Combinatorial Game Theory – Winning Strategy in the Pebble Game

combinatorial-game-theory

Consider the following two-player pebble game. We have finitely
many stones on a finite linear track of squares. We take turns, and
the allowed moves are:

  • move any one stone one square to the left, if that square is empty, or
  • remove any one stone, or
  • remove any two adjacent stones.

Whoever takes the last stone wins.

Question. What is the winning strategy? And which are the
winning positions?

The game will clearly end always in finitely many moves, and so by
the fundamental theorem of finite games, one of the players will
have a winning strategy. So of course, I know that there is a
computable winning strategy by computing with the game tree, and we have a computable algorithm to answer any instance of the question. What I am hoping for is that there will be a simple-to-describe winning strategy.

This is what I know so far:

Theorem. It is a winning move to give your opponent a position
with an even number of stones, such that the stones in each successive pair stand
at even distance apart.

By even-distance, I mean that there are an odd number of empty
squares between, so adjacent stones count as distance one, hence
odd. Also, I am only concerned with the even distance requirement within each successive pairs, not between the pairs. For example, it
is winning to give your opponent a position with stones at

..O...OO.O....O.....O...........

We have distance 4 in the left-most pair, distance 2 in the next pair, distance 6 in the third pair, ignoring the distances in front and between the pairs.

Proof. I claim that if you give your opponent a position like
that, then he or she cannot give you back a position like that, and
furthermore, you can give a position like that back again. If your
opponent removes a stone, then you can remove the other one in that
pair. If your opponent moves the lead stone on a pair, then you can
move the trailing stone. If your opponent moves the trailing stone
on a pair, then either you can move it again, unless that pair is
now adjacent, in which case you can remove both. And if your
opponent removes two adjacent stones, then they must have been from
different pairs (since adjacent is not even distance), which would
cause the new spacing to be the former odd number plus another odd
number plus 2, so an even number of empty squares between, and so
you can move the trailing end stone up one square to make an odd
number of empty squares between and hence an even distance between
the new endpoints. Thus, you can maintain this even-distance
property, and your opponent cannot attain it; since the winning
move is moving to the empty position, which has all even distances,
you will win. $\Box$

What I wonder is whether there is a similarly easy to describe
strategy that solves the general game.

Best Answer

The positions which are a win for the second player are those with:

  • an even number of pebbles in odd-numbered squares, and

  • an even number of pebbles in even-numbered squares.

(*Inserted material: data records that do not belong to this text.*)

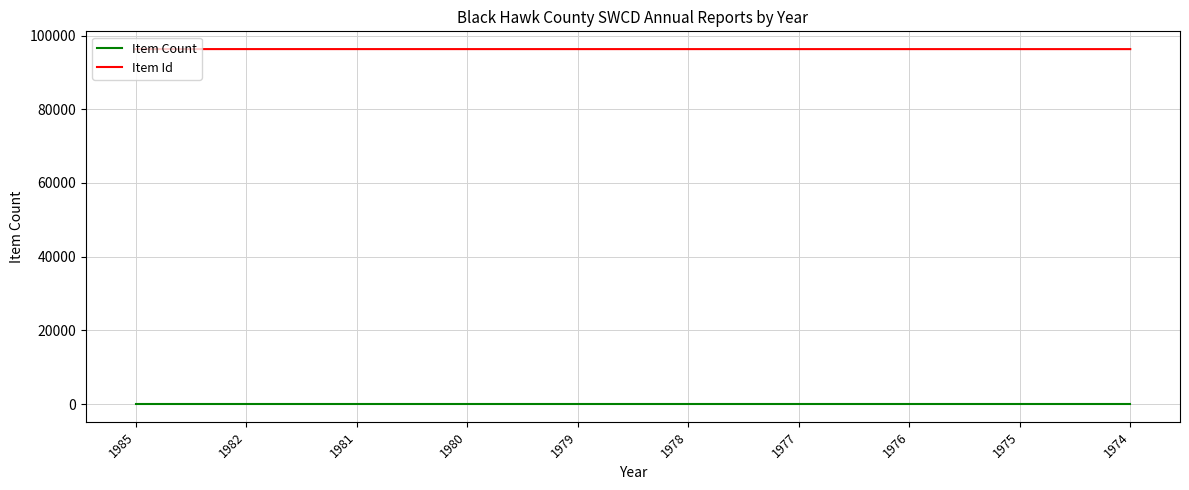

At 1975, list the series in order from smallest to largest.

Item Count, Item Id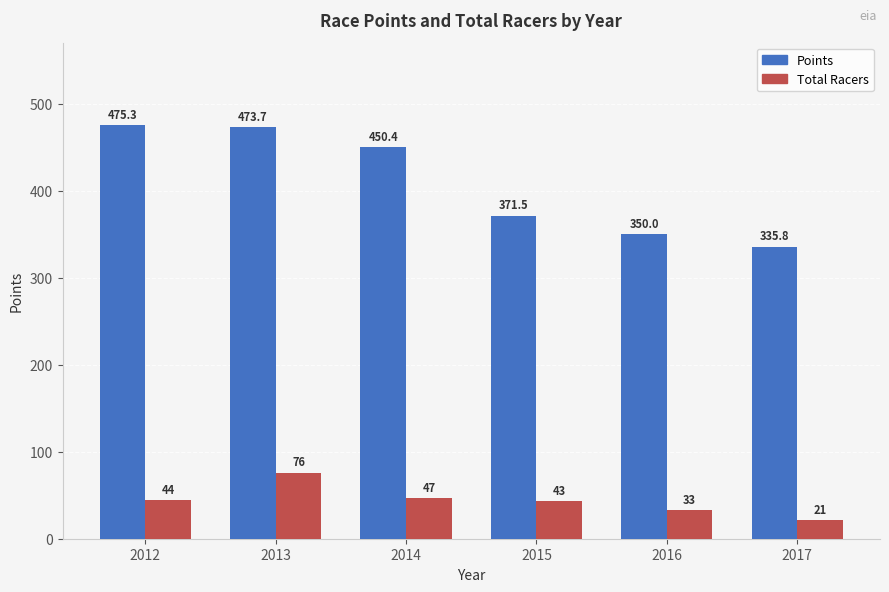

What is the difference between the highest and lowest values at 2014?

403.4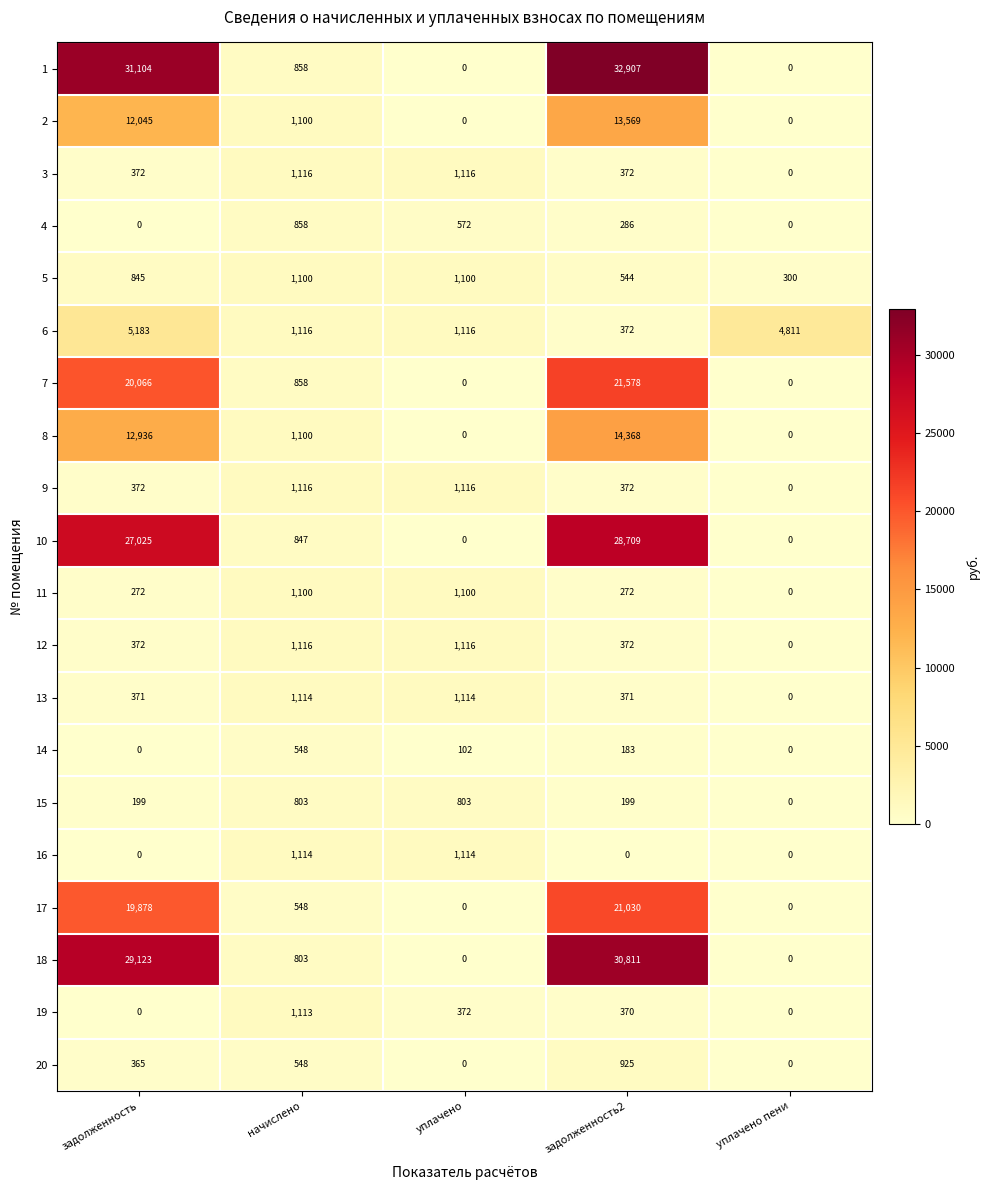

Which category has the highest value in the 17 series?

задолженность2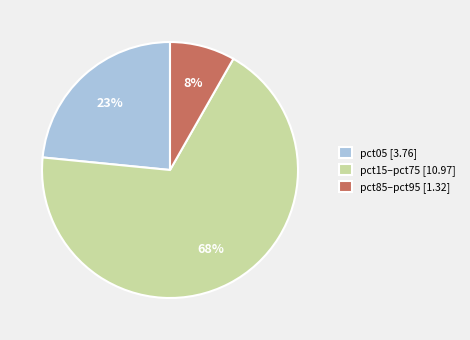

Which category has the biggest portion of the pie?

pct15–pct75 [10.97]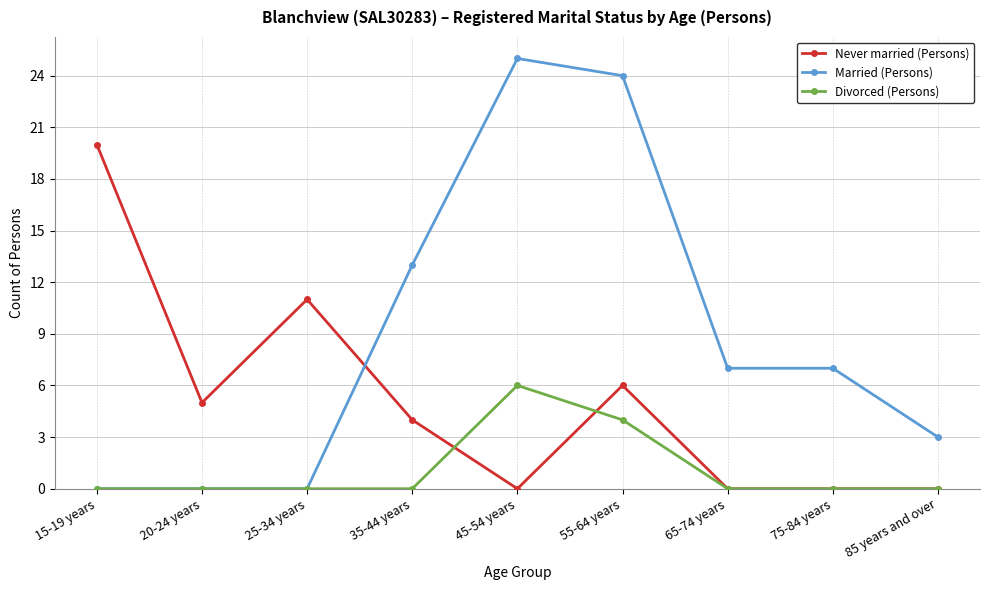

How many data points in Married (Persons) are less than 7?

4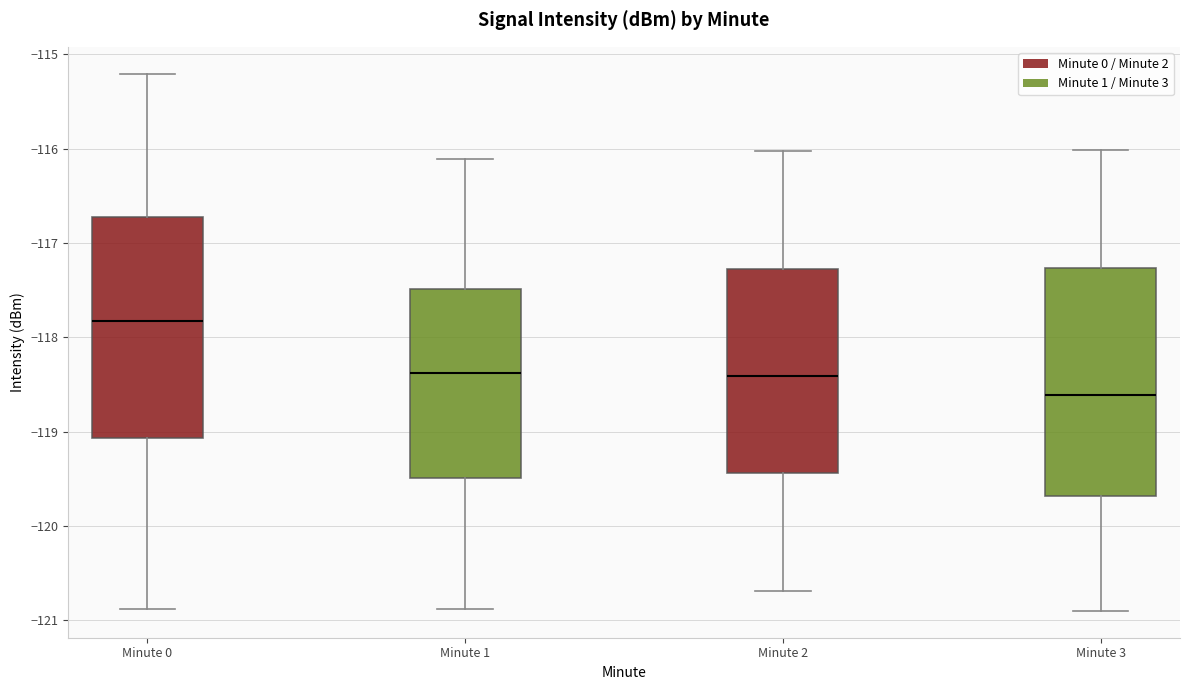

Reading left to right, read every box against the y-axis: the position of its median line, the range the box covers, and the ends of its whiskers. The values are not printed on the chart, so give them approximately, as read against the axis.

Minute 0: median -117.8, box -119.1 to -116.7, whiskers -120.9 to -115.2
Minute 1: median -118.4, box -119.5 to -117.5, whiskers -120.9 to -116.1
Minute 2: median -118.4, box -119.4 to -117.3, whiskers -120.7 to -116.0
Minute 3: median -118.6, box -119.7 to -117.3, whiskers -120.9 to -116.0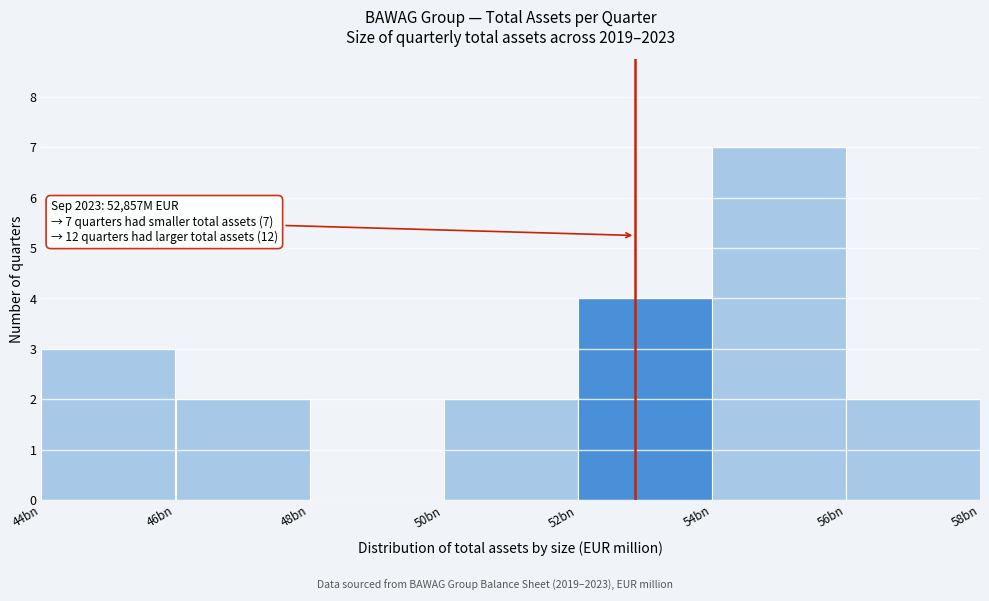

Reading left to right, what are all the values shown in this chart?

44bn=3	46bn=2	48bn=0	50bn=2	52bn=4	54bn=7	56bn=2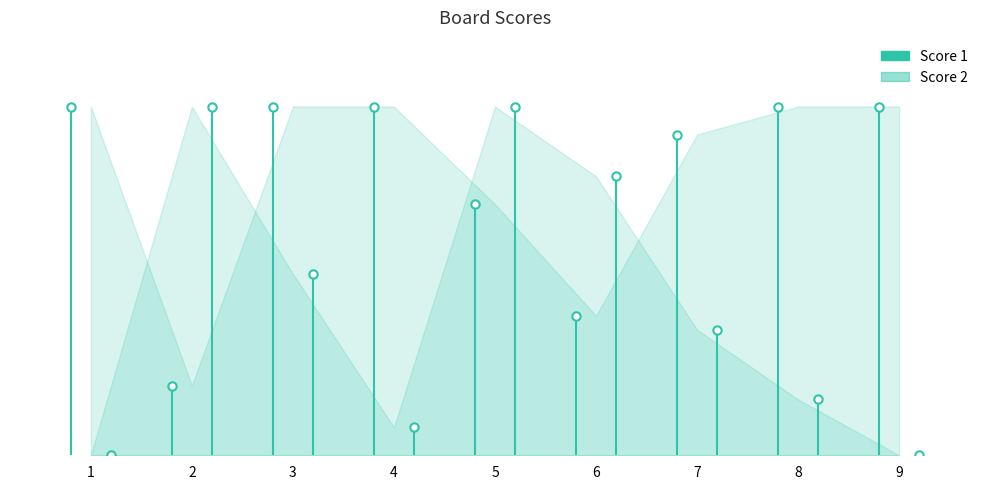

At which category is the sum across all series the highest?

5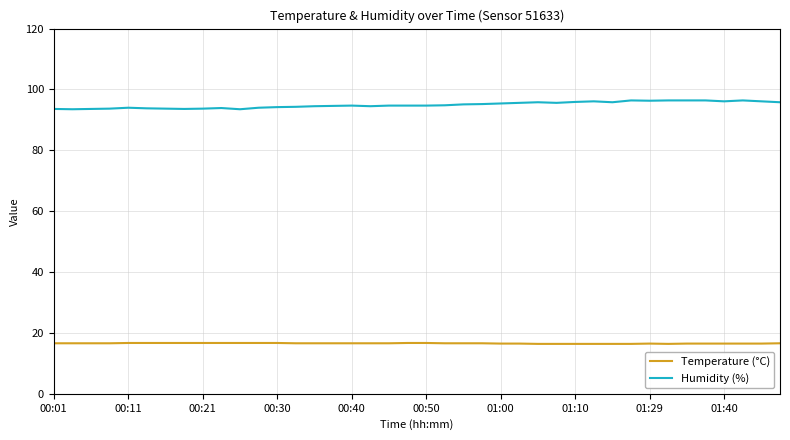

True or false: Temperature (°C) and Humidity (%) cross at least once.

False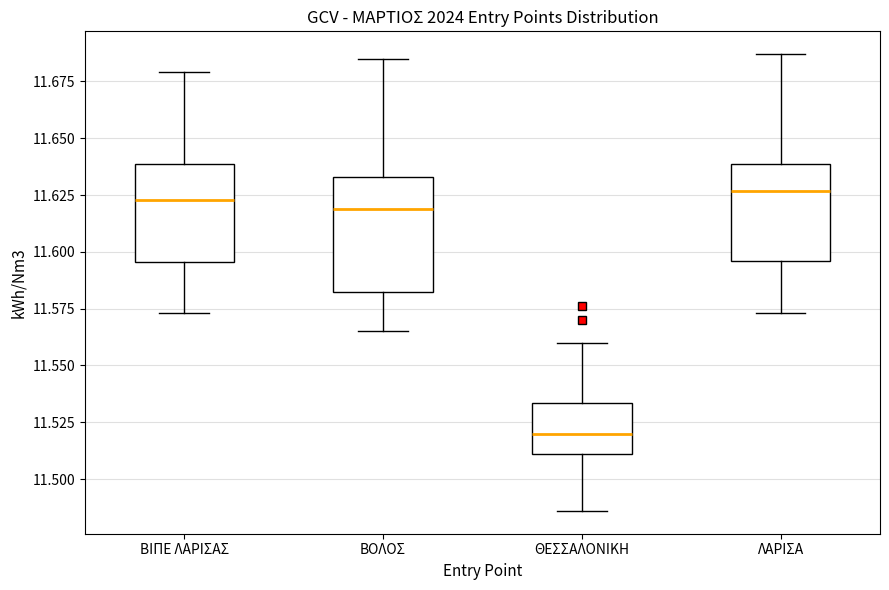

Reading left to right, transcribe this box plot: for each box, give where its median line is, the range the box spans, and where its two whiskers end, as read against the y-axis. The values are not printed on the chart, so give them approximately, as read against the axis.

ΒΙΠΕ ΛΑΡΙΣΑΣ: median 11.625, box 11.595 to 11.640, whiskers 11.575 to 11.680
ΒΟΛΟΣ: median 11.620, box 11.585 to 11.635, whiskers 11.565 to 11.685
ΘΕΣΣΑΛΟΝΙΚΗ: median 11.520, box 11.510 to 11.535, whiskers 11.485 to 11.560
ΛΑΡΙΣΑ: median 11.625, box 11.595 to 11.640, whiskers 11.575 to 11.685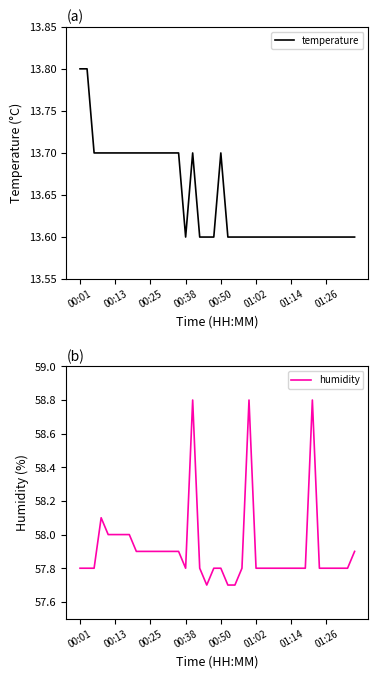

Does the chart have visible grid lines?

No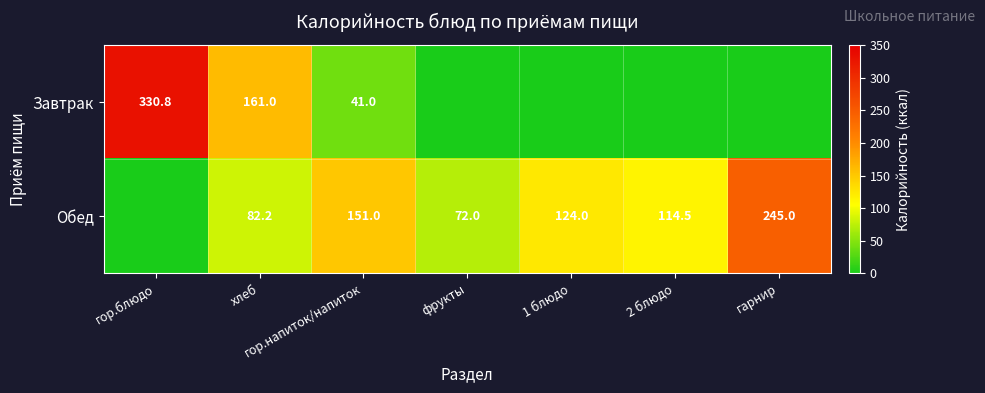

Between гарнир and 2 блюдо, which is larger?

гарнир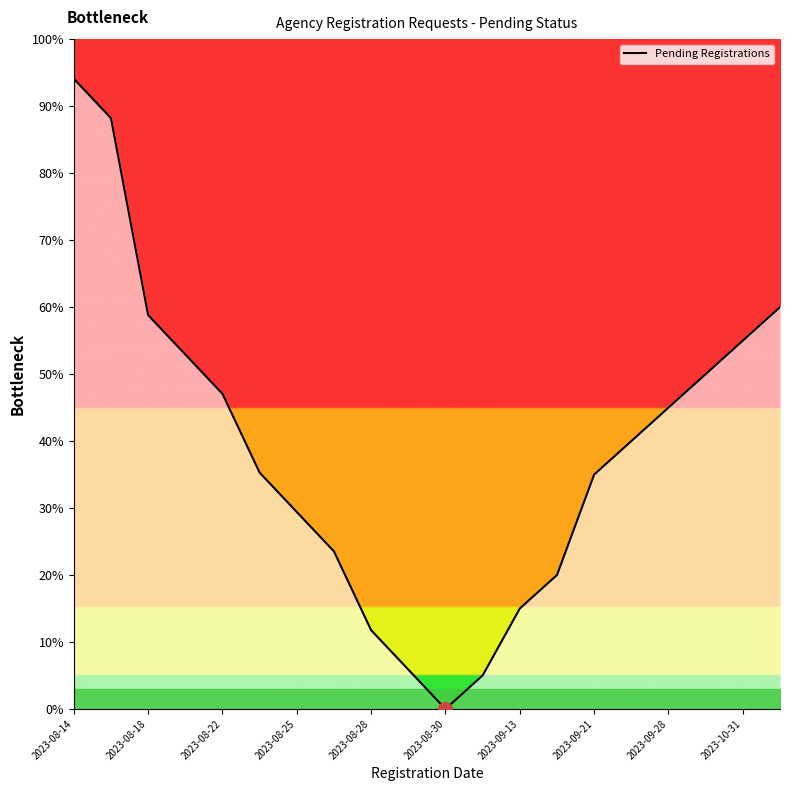

What is the greatest value displayed?

94.1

Indeed, from a position in this set $P$, any move will be to a position not in that set, whereas from a position not in that set one can always make a move to a position in that set (if only the number of pebbles in the odd-numbered squares is odd, you can remove one, similarly for the even-numbered, and if both are odd, choose any pebble — that is not at the very leftmost square — and either more it to the left if that square is unoccupied or remove it along with the one to the left if it is).

So, systematically moving to a position in $P$ (as described in the parenthesis in the previous paragraph) provides a winning strategy provided one starts with a position not in $P$.